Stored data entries
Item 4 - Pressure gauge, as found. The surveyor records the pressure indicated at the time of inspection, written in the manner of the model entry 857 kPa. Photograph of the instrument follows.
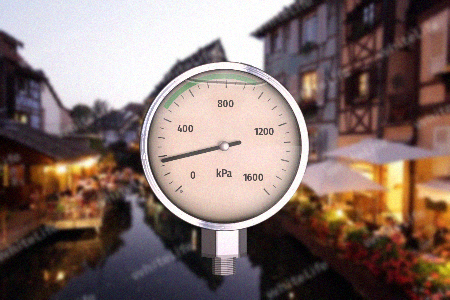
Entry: 175 kPa
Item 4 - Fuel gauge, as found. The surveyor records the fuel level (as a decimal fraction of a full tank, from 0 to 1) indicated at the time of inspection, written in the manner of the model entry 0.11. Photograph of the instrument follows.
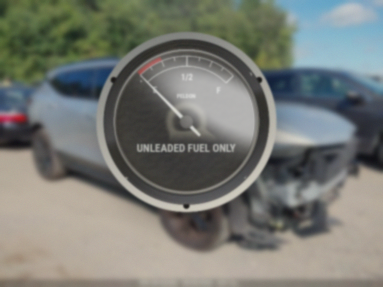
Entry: 0
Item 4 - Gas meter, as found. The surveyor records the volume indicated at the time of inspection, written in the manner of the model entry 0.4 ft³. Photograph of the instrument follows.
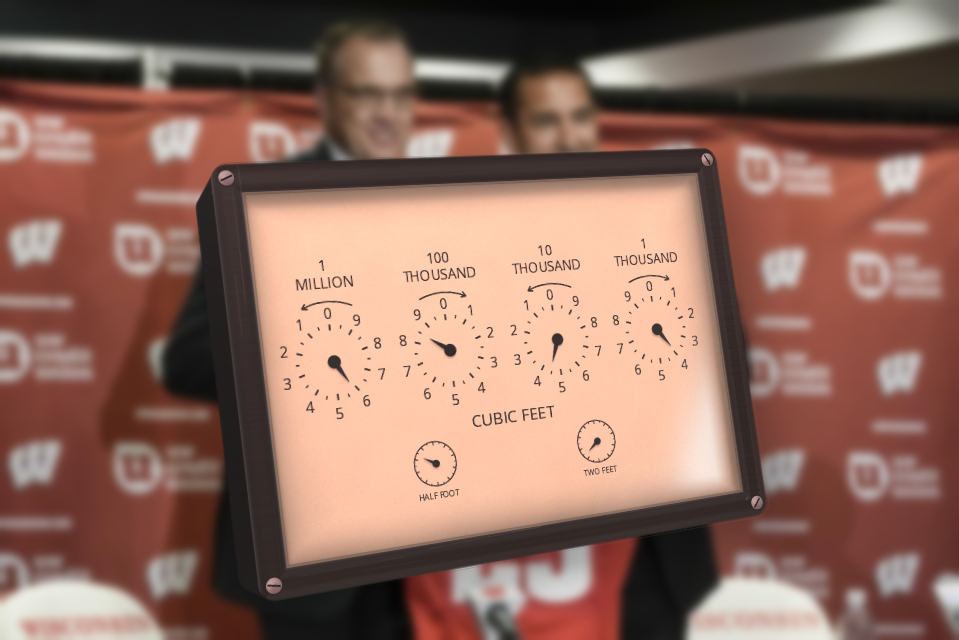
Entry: 584400 ft³
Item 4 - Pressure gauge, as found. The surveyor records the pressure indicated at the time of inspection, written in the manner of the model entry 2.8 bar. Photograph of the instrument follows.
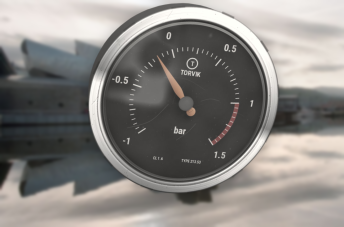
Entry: -0.15 bar
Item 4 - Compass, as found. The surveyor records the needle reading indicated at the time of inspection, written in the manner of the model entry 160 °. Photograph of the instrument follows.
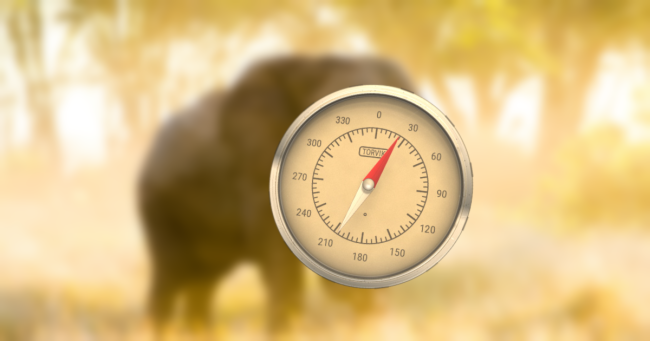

### Exercise instructions:
Return all of the rows above word for word, leaving out the pictures.

### Output below:
Item 4 - Pressure gauge, as found. The surveyor records the pressure indicated at the time of inspection, written in the manner of the model entry 857 kPa. Photograph of the instrument follows.
Entry: 175 kPa
Item 4 - Fuel gauge, as found. The surveyor records the fuel level (as a decimal fraction of a full tank, from 0 to 1) indicated at the time of inspection, written in the manner of the model entry 0.11. Photograph of the instrument follows.
Entry: 0
Item 4 - Gas meter, as found. The surveyor records the volume indicated at the time of inspection, written in the manner of the model entry 0.4 ft³. Photograph of the instrument follows.
Entry: 584400 ft³
Item 4 - Pressure gauge, as found. The surveyor records the pressure indicated at the time of inspection, written in the manner of the model entry 2.8 bar. Photograph of the instrument follows.
Entry: -0.15 bar
Item 4 - Compass, as found. The surveyor records the needle reading indicated at the time of inspection, written in the manner of the model entry 160 °. Photograph of the instrument follows.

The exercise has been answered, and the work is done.